A class action lawsuit has been filed against G.Skill due to allegedly misleading advertised RAM speeds. The G. Skill Desktop Memory Products class action case—Hurd et al. v. G.Skill International et al., Case No. 2:22-cv-00685-SSS-MAR—was filed on January 31, 2022 in the United States District Court for the Central District of California.
Plaintiffs Tristan Hurd and Ken DiMicco claim G.Skill deceptively marketed DDR4 and DDR5 desktop memory speeds as achievable “out-of-the-box,” when higher performance required overclocking or BIOS adjustments. These G. Skill Desktop Memory Products legal claims include violations of consumer protection laws and breach of express warranty.
The case involved extensive discovery, expert testimony, and multiple mediation attempts before reaching a $2.4 million settlement in 2025 after roughly three years of litigation. The court granted preliminary approval in January 2026.
Class Counsel includes Dovel & Luner, LLP and Kneupper & Covey, PC. Eligible consumers are U.S. purchasers of covered G.Skill DDR4/DDR5 desktop memory products between January 31, 2018 and January 7, 2026.
The G. Skill Desktop Memory Products settlement update confirms a $2,400,000 fund resolving claims that RAM speeds were misleadingly advertised. In this G. Skill Desktop Memory Products lawsuit settlement amount, payments are distributed pro rata based on the number of valid claims and products purchased.
Under G. Skill Desktop Memory Products settlement eligibility, you may qualify if you purchased G.Skill DDR4 (over 2133 MHz) or DDR5 (over 4800 MHz) desktop memory in the United States between January 31, 2018 and January 7, 2026. No proof of purchase is required for up to five products per household.
As part of the settlement, G.Skill agreed to update product labeling and marketing to clarify that maximum speeds require overclocking or BIOS adjustments—making this a meaningful consumer transparency change.
To receive payment, you must submit a valid claim by April 7, 2026. Payments will be issued after final approval and depend on total participation.
The G. Skill Desktop Memory Products settlement amount per person depends on total claims and products purchased. Based on a $2.4M fund, claimants may receive $10–$100+ per household, with higher payouts for multiple products.
If you’re asking how much will I get from G. Skill Desktop Memory Products lawsuit, payments are pro rata and typically capped at five products without proof of purchase. More claims = lower individual payouts.
The G. Skill Desktop Memory Products settlement payout date is expected ~45 days after final approval (currently scheduled June 5, 2026), meaning payments could begin summer–fall 2026.
Factors affecting payout include the number of valid claims submitted, the number of products claimed, how much proof of purchase (for >5 items), and administrative costs and fees.
There’s no fixed dollar cap on what you can receive, but the settlement limits claims to up to five products per household without proof of purchase, meaning your payout is based on a pro rata share of the $2.4M fund.
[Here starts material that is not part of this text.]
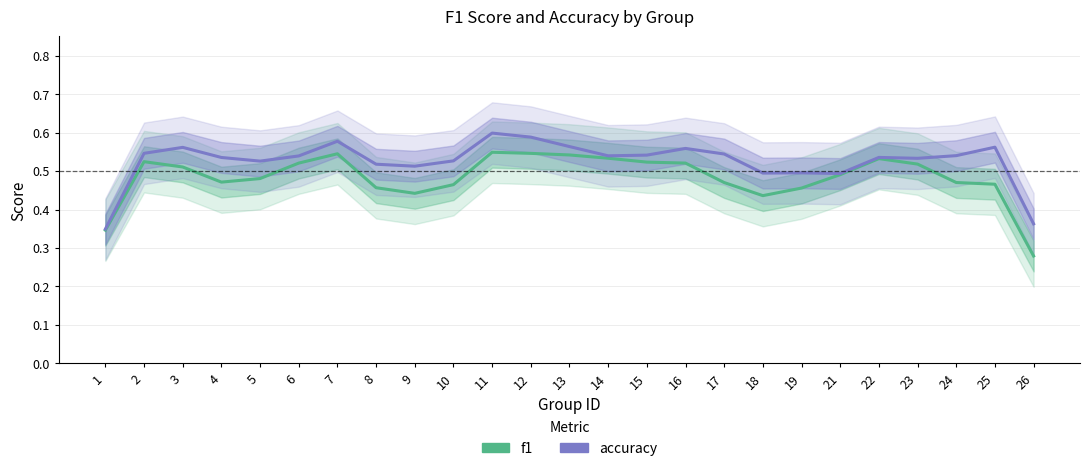

Count the number of data series in this chart.

2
In practice, this translates to a realistic range of roughly $10–$25 per product under typical participation levels, or about $50–$125 total without proof; if claim volume is unusually high, payouts could drop closer to $5–$10 per product (around $25–$50 total). Ultimately, your maximum payout without proof is simply the value assigned per product multiplied by five, with the final amount determined by how many valid claims are submitted overall.
The G. Skill Desktop Memory Products class action eligibility criteria are unusually broad and tied directly to how “rated speed” was defined in the case. Instead of requiring proof of performance issues, claimants only need to confirm purchase of qualifying DDR4 (>2133 MHz) or DDR5 (>4800 MHz) desktop memory in the U.S. between 2018–2026.
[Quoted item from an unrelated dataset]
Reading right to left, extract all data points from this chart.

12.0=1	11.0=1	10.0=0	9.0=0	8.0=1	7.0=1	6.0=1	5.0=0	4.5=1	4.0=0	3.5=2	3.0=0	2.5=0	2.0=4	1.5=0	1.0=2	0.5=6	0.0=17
Unique aspects of eligibility include:
No—eligibility is based on how the product was advertised, not whether you actually overclocked it.
“Rated speed” includes any advertised performance metric, such as MHz, effective speed, or data transfer rate.
Yes, as long as you purchased a qualifying product during the eligibility period.
No, only desktop (non-laptop) DDR4 and DDR5 memory products are covered.
No, claims are limited per household, not per individual.
Your claim may be reduced or require documentation before approval.
Yes—digital payments (PayPal, Venmo, Zelle) are typically faster than mailed checks.
The court approved a streamlined process to increase participation while using fraud checks to prevent abuse.